> The task:
Copy each line below holding "lines".

(Stored items)
---

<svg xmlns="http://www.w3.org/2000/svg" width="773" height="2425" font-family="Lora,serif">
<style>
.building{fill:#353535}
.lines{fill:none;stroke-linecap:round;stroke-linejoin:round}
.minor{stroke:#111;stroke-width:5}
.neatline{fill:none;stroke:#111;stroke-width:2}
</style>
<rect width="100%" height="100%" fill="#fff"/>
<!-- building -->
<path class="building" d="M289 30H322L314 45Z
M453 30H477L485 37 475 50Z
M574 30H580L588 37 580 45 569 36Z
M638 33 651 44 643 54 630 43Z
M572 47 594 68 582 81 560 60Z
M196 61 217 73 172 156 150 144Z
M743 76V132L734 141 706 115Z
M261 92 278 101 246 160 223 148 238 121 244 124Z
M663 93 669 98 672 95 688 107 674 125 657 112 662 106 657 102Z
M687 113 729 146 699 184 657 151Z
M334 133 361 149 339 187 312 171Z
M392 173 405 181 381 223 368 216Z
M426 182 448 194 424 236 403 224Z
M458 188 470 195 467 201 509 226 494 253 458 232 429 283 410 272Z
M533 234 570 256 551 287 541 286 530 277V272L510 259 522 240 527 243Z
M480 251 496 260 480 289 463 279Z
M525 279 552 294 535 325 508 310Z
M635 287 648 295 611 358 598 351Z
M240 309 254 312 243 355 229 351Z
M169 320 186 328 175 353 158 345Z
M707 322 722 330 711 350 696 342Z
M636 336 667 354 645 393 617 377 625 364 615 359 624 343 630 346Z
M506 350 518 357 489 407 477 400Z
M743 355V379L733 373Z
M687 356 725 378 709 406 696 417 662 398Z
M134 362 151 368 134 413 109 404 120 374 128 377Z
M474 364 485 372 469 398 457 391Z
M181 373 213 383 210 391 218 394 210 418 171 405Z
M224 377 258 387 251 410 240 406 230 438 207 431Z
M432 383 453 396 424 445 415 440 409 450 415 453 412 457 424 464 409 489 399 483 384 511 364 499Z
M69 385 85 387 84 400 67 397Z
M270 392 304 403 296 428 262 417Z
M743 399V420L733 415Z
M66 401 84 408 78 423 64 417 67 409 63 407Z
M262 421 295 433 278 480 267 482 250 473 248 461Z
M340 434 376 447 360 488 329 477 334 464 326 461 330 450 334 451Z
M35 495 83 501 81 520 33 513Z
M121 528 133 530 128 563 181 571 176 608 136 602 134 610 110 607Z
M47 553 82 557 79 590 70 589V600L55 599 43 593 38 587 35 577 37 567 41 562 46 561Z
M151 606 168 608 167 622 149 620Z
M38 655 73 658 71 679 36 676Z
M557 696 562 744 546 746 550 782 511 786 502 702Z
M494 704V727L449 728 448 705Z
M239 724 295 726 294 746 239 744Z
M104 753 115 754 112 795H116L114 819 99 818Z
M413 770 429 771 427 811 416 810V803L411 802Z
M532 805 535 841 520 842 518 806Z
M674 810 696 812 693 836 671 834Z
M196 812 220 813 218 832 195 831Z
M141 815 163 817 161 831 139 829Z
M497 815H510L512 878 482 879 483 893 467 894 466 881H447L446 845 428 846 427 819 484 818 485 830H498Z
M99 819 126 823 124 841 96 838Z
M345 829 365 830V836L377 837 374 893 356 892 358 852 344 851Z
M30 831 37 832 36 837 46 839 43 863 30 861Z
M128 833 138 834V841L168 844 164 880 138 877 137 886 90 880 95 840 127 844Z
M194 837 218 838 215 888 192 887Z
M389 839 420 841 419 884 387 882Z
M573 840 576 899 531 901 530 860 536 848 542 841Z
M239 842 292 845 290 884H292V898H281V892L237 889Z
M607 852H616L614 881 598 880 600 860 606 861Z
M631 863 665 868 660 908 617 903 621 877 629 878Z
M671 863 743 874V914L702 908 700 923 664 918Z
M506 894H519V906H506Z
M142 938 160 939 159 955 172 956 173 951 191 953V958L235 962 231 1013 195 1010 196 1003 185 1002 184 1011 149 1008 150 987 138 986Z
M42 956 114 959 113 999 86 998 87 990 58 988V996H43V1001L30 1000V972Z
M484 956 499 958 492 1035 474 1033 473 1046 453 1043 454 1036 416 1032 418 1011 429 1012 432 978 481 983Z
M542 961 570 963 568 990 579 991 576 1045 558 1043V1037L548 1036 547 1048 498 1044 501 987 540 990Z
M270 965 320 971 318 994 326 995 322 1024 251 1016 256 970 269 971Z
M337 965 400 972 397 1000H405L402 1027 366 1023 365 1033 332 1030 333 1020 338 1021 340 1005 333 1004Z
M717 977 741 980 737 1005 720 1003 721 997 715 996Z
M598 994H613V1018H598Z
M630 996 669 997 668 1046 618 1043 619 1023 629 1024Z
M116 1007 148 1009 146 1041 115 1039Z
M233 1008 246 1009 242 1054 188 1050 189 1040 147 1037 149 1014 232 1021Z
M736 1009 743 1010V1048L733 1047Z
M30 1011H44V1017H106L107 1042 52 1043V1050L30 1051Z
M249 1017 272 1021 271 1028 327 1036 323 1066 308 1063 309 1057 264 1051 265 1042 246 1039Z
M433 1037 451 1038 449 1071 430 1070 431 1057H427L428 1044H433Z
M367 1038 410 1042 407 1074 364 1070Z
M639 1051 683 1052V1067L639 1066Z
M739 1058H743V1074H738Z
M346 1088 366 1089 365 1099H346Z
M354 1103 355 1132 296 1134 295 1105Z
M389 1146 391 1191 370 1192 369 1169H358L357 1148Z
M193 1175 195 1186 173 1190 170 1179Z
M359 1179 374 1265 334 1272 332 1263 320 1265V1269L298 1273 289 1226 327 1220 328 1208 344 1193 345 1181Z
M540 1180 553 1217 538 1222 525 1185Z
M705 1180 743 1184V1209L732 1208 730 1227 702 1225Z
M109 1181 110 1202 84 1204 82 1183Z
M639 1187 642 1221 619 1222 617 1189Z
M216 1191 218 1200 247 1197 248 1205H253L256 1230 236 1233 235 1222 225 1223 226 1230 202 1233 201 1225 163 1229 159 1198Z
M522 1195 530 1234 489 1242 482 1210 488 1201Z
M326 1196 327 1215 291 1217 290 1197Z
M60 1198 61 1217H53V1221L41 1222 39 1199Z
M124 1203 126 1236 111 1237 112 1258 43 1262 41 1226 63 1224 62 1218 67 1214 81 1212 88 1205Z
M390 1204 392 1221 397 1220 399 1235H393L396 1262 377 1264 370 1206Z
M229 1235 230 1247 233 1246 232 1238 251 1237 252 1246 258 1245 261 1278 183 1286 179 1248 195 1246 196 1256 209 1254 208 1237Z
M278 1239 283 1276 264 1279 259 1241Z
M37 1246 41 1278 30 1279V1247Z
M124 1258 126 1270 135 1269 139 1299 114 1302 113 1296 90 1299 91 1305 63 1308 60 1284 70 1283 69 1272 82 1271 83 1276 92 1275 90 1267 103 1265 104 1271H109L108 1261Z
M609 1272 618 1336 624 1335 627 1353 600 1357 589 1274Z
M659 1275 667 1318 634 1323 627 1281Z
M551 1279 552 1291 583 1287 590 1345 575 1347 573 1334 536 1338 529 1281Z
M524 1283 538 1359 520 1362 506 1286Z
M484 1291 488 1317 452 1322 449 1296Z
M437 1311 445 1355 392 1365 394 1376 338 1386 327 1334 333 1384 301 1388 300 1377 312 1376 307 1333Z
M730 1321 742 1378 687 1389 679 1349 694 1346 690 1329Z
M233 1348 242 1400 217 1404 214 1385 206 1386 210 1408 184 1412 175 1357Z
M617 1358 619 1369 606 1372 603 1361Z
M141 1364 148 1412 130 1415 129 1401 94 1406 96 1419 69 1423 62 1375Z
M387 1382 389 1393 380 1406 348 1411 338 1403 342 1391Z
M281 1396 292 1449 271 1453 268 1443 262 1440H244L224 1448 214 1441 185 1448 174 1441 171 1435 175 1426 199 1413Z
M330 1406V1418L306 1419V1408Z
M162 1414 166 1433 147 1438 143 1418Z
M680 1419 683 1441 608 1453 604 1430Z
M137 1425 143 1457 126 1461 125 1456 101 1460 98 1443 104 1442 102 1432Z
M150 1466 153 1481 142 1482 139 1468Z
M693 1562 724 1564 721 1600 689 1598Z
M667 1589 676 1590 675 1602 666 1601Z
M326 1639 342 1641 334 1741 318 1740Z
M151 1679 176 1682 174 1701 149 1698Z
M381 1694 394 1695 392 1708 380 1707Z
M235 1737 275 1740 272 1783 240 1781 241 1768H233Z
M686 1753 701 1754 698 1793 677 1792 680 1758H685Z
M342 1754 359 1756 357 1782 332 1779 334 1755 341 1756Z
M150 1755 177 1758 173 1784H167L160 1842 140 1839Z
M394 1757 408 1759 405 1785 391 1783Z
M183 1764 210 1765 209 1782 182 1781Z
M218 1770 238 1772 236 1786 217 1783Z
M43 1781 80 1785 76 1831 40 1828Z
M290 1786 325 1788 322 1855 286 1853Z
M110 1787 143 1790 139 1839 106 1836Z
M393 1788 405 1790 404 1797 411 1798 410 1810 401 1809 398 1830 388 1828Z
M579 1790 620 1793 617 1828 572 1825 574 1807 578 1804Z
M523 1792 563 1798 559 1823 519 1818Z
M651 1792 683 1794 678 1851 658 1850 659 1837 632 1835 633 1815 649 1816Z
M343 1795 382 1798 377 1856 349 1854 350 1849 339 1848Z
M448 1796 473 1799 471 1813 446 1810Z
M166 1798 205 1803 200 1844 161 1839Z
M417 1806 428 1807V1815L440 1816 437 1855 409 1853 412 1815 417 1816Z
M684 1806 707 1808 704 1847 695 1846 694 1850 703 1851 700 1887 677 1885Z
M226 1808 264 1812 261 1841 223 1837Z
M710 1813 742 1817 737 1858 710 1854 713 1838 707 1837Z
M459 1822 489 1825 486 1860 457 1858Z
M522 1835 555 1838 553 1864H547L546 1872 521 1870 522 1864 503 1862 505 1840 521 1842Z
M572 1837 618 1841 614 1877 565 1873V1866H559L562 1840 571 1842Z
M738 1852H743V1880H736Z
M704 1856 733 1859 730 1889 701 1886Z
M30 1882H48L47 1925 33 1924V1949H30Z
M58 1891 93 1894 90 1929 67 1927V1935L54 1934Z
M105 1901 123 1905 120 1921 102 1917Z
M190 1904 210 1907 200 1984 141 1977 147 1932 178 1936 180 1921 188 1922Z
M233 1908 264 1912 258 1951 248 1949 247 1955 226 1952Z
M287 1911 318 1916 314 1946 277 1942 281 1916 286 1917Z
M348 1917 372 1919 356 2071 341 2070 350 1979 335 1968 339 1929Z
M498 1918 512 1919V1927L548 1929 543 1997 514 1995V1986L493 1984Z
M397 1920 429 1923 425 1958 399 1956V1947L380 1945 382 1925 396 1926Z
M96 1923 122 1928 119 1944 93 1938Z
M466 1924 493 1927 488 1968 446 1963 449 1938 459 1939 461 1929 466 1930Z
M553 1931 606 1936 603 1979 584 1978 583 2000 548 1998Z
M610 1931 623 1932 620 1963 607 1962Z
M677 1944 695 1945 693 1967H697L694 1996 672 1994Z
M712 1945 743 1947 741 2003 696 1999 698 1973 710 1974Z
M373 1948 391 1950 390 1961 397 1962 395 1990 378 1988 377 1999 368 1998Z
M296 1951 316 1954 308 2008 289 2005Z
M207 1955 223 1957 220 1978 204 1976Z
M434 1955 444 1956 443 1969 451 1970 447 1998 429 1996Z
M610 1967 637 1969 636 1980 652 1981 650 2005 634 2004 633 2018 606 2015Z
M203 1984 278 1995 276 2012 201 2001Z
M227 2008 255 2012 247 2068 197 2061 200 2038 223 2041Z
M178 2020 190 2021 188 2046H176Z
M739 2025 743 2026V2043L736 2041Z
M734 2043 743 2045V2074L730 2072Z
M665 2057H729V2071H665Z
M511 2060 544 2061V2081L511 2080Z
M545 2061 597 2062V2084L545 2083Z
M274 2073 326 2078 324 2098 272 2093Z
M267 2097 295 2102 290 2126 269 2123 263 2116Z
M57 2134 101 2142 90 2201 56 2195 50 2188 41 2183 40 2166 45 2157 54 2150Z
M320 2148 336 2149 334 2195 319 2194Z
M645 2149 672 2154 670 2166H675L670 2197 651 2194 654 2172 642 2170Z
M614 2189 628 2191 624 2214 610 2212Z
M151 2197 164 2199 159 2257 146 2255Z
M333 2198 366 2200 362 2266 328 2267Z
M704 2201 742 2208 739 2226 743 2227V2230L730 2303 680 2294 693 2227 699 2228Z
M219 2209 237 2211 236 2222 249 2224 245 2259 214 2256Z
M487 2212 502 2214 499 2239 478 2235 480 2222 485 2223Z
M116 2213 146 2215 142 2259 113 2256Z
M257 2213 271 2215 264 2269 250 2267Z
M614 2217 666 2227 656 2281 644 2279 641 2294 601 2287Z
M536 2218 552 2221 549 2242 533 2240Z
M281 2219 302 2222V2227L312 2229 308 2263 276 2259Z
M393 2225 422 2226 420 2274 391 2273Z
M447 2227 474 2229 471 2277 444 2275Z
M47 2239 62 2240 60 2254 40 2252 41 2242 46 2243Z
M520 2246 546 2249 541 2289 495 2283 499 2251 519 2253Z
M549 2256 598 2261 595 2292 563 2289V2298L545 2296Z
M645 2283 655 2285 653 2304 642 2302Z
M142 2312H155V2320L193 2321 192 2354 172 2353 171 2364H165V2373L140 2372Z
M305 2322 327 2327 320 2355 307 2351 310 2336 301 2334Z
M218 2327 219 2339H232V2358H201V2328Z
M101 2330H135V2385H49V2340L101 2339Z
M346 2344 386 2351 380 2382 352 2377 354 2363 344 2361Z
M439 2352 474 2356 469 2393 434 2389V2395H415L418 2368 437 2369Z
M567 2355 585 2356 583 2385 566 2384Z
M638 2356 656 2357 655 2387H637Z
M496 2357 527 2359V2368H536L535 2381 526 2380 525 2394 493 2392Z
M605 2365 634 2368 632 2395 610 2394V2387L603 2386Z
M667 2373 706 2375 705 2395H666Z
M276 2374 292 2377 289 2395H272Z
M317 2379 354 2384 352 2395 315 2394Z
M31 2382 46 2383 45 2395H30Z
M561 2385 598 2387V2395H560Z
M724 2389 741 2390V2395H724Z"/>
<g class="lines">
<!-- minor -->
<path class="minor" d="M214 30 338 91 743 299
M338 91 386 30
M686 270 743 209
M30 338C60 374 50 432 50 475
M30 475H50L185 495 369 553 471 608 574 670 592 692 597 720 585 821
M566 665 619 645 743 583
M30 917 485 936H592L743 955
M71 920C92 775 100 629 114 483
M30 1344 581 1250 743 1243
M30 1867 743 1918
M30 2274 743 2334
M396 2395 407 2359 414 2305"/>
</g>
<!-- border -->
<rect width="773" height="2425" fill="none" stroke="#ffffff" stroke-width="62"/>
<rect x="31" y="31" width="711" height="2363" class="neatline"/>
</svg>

---

> Solution to this task:
.lines{fill:none;stroke-linecap:round;stroke-linejoin:round}
<g class="lines">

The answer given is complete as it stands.